◆ ABOUT THIS TASK
Starting at the top of the listing below, copy each line exactly, stopping after the line that contains "right eye: (498, 134)".
>>>
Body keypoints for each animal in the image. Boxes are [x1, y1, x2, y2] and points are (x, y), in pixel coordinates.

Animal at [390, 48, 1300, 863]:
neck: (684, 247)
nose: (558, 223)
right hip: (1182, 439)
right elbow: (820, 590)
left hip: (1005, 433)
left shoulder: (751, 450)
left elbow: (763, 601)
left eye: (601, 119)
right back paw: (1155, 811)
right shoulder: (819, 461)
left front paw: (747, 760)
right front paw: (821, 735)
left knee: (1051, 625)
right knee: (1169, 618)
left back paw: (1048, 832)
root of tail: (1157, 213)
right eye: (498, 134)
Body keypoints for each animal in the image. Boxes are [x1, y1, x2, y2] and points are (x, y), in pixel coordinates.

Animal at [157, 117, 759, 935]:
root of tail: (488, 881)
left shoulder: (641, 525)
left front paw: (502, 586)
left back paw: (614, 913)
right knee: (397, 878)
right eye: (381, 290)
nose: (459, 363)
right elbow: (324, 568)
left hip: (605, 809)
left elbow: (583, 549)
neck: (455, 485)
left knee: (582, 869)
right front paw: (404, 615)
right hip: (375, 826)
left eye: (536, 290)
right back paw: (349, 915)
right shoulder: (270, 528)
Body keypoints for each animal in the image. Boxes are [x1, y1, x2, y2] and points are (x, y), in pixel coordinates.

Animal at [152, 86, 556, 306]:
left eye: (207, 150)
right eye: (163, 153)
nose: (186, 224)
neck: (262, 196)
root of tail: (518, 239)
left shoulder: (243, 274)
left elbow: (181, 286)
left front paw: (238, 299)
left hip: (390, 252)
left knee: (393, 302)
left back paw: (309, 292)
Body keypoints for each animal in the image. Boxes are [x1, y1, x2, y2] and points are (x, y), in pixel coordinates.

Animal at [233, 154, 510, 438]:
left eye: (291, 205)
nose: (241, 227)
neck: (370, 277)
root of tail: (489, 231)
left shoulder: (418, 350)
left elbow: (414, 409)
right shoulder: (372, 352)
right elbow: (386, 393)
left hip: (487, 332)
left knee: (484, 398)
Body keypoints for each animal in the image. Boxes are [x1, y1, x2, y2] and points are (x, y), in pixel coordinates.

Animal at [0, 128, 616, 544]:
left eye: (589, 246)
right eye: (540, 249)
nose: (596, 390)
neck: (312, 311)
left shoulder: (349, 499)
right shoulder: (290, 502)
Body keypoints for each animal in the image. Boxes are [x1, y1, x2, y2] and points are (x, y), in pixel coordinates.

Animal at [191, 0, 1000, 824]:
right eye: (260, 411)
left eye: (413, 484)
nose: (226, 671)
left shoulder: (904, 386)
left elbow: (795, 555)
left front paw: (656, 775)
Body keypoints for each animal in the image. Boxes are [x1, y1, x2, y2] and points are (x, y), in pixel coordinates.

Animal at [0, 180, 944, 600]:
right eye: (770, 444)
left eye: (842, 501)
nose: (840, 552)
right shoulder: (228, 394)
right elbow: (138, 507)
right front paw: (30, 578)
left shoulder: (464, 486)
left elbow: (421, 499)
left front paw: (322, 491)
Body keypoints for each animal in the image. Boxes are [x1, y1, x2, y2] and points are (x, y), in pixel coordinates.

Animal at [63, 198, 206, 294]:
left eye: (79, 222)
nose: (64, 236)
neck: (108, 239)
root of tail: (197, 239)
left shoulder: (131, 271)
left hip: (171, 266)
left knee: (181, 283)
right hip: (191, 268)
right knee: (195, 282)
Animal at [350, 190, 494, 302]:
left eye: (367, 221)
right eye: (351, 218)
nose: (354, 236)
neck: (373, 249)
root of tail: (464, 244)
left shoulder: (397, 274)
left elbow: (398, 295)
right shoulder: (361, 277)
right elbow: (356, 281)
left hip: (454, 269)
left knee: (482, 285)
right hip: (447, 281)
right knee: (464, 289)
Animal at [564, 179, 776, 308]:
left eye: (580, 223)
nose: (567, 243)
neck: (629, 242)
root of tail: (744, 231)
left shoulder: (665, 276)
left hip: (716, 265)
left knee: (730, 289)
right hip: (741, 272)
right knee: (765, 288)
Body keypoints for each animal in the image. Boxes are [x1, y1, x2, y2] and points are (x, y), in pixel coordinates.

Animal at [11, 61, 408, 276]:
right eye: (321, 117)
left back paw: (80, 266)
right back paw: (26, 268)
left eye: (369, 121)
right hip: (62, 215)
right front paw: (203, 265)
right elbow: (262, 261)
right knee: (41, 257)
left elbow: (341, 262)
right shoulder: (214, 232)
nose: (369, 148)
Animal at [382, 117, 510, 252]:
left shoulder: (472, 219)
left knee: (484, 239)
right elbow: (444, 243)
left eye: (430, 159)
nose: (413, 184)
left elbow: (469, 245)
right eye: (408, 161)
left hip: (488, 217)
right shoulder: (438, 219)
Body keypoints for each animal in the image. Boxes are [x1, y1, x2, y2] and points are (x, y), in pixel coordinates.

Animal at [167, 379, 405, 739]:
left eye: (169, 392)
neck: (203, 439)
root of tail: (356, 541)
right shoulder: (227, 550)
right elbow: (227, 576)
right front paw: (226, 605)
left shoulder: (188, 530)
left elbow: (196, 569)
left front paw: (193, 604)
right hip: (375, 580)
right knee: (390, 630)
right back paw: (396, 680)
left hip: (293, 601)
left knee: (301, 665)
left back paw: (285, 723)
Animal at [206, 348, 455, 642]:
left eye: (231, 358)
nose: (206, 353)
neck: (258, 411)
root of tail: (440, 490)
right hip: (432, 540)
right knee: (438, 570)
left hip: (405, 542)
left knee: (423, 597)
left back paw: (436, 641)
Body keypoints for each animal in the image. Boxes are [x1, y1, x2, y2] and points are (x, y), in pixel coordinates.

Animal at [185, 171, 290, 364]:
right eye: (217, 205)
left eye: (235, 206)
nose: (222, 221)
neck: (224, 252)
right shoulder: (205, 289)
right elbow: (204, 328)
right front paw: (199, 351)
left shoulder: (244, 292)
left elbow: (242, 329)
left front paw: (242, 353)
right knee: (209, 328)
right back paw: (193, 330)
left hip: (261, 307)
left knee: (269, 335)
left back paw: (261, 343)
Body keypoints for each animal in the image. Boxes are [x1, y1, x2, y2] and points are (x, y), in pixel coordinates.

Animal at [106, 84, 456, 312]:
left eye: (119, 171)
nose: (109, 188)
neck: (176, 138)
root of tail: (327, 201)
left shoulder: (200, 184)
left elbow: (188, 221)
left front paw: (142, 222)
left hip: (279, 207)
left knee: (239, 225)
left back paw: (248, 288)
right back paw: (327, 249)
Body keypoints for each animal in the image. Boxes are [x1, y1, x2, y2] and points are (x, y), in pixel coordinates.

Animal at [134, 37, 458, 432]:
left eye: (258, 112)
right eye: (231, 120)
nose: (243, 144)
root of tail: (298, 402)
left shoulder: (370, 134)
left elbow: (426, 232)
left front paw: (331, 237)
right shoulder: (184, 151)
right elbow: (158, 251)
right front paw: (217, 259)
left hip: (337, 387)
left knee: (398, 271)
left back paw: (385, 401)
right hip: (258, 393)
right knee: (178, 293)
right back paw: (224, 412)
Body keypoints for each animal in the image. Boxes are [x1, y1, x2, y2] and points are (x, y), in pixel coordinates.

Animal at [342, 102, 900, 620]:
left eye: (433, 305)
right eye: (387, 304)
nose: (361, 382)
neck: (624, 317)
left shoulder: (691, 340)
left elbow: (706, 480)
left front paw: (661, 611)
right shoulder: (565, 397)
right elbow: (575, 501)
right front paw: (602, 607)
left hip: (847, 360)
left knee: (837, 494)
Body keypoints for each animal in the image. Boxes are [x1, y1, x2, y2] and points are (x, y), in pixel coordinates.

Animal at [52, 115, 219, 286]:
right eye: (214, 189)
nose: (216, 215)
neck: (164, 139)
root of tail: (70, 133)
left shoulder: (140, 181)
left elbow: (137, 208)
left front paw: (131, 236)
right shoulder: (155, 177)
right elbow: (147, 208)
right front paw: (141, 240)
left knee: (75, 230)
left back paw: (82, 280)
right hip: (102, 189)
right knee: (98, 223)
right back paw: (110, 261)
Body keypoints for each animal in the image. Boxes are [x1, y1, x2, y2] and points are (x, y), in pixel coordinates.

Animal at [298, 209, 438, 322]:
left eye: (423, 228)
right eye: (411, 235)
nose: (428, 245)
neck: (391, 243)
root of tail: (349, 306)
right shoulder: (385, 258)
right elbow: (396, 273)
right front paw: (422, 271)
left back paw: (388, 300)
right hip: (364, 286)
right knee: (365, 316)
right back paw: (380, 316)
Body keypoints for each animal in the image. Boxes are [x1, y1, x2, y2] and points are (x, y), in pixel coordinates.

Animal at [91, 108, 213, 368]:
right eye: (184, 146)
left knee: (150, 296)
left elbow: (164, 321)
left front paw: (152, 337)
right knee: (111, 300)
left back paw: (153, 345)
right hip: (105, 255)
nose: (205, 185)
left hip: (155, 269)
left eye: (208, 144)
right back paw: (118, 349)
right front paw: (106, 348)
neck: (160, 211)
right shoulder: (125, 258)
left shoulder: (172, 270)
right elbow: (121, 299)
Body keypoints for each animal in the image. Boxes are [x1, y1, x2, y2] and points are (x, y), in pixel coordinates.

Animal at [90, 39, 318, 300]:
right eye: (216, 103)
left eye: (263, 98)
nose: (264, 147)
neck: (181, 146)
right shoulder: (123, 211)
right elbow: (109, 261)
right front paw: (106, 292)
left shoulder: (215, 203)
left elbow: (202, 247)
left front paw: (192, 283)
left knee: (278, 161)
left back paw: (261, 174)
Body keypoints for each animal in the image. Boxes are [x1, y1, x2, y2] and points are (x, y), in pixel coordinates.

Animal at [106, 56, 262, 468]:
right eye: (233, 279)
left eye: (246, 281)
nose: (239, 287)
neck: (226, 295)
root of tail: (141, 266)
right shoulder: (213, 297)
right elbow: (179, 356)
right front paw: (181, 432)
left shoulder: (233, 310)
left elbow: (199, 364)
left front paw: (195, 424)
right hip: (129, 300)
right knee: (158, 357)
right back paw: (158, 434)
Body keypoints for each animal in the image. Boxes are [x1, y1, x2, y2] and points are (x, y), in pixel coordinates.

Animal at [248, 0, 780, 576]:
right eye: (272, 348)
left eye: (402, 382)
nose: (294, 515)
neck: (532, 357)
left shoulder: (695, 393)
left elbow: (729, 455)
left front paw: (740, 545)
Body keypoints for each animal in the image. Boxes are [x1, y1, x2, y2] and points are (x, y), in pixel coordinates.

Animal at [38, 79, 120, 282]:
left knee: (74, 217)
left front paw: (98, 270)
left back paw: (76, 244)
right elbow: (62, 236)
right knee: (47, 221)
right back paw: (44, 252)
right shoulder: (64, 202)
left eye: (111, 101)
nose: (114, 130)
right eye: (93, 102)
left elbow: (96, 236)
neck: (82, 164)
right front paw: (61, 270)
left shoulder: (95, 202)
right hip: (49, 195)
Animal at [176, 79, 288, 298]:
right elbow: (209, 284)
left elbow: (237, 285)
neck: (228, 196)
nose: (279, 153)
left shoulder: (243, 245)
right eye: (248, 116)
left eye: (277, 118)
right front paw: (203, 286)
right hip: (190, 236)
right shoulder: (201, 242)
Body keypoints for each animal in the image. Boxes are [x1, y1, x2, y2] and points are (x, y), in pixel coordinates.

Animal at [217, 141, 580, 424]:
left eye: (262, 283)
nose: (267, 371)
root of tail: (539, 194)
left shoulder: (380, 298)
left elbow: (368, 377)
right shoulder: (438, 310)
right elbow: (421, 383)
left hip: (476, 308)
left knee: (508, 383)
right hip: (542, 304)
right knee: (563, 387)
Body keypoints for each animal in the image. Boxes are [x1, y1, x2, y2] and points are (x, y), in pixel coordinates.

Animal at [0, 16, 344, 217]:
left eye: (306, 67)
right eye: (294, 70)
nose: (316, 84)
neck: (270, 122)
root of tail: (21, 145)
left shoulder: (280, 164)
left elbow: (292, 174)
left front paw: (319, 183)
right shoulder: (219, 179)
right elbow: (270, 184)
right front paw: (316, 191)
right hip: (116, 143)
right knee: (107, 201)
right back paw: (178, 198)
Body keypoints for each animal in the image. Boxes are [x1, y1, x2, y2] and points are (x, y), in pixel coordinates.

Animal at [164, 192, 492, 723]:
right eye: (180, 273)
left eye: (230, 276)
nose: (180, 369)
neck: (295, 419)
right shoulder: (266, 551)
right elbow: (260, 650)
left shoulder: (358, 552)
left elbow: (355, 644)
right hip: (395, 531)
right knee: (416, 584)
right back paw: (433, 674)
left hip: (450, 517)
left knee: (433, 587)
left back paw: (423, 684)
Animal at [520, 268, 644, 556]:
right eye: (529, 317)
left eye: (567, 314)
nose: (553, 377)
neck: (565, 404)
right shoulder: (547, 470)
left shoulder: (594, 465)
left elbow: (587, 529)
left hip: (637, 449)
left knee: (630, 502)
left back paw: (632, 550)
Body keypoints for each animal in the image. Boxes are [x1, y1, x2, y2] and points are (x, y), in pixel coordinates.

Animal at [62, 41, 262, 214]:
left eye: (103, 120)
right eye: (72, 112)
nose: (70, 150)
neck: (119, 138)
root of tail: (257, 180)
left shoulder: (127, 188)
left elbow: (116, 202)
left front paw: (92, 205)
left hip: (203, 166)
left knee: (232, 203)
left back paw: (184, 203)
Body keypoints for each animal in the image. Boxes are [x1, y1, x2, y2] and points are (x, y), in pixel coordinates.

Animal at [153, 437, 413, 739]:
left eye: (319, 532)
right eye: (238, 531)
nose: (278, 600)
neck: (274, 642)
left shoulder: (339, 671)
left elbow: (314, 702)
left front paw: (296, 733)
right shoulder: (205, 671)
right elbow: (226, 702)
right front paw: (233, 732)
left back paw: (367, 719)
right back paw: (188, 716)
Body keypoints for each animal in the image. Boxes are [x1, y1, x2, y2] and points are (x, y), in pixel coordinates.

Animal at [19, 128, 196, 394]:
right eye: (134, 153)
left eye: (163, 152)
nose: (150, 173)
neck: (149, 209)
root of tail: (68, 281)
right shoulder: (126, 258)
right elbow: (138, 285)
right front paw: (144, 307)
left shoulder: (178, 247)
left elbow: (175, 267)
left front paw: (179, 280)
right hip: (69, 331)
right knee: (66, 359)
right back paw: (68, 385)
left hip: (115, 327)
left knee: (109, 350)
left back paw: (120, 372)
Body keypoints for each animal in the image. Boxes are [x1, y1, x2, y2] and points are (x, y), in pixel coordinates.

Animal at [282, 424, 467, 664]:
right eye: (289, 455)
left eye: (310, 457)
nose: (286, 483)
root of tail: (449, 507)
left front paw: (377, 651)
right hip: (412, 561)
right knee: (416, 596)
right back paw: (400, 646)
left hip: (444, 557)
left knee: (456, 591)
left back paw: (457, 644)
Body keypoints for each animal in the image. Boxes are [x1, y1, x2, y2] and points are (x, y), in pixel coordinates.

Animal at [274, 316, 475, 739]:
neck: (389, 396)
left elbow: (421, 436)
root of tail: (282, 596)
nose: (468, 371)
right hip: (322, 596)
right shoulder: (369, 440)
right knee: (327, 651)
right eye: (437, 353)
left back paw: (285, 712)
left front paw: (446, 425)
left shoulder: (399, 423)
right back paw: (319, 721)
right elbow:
<<<
◆ ANSWER BOX
Body keypoints for each animal in the image. Boxes are [x1, y1, x2, y2] and points are (x, y), in pixel coordinates.

Animal at [390, 48, 1300, 863]:
neck: (684, 247)
nose: (558, 223)
right hip: (1182, 439)
right elbow: (820, 590)
left hip: (1005, 433)
left shoulder: (751, 450)
left elbow: (763, 601)
left eye: (601, 119)
right back paw: (1155, 811)
right shoulder: (819, 461)
left front paw: (747, 760)
right front paw: (821, 735)
left knee: (1051, 625)
right knee: (1169, 618)
left back paw: (1048, 832)
root of tail: (1157, 213)
right eye: (498, 134)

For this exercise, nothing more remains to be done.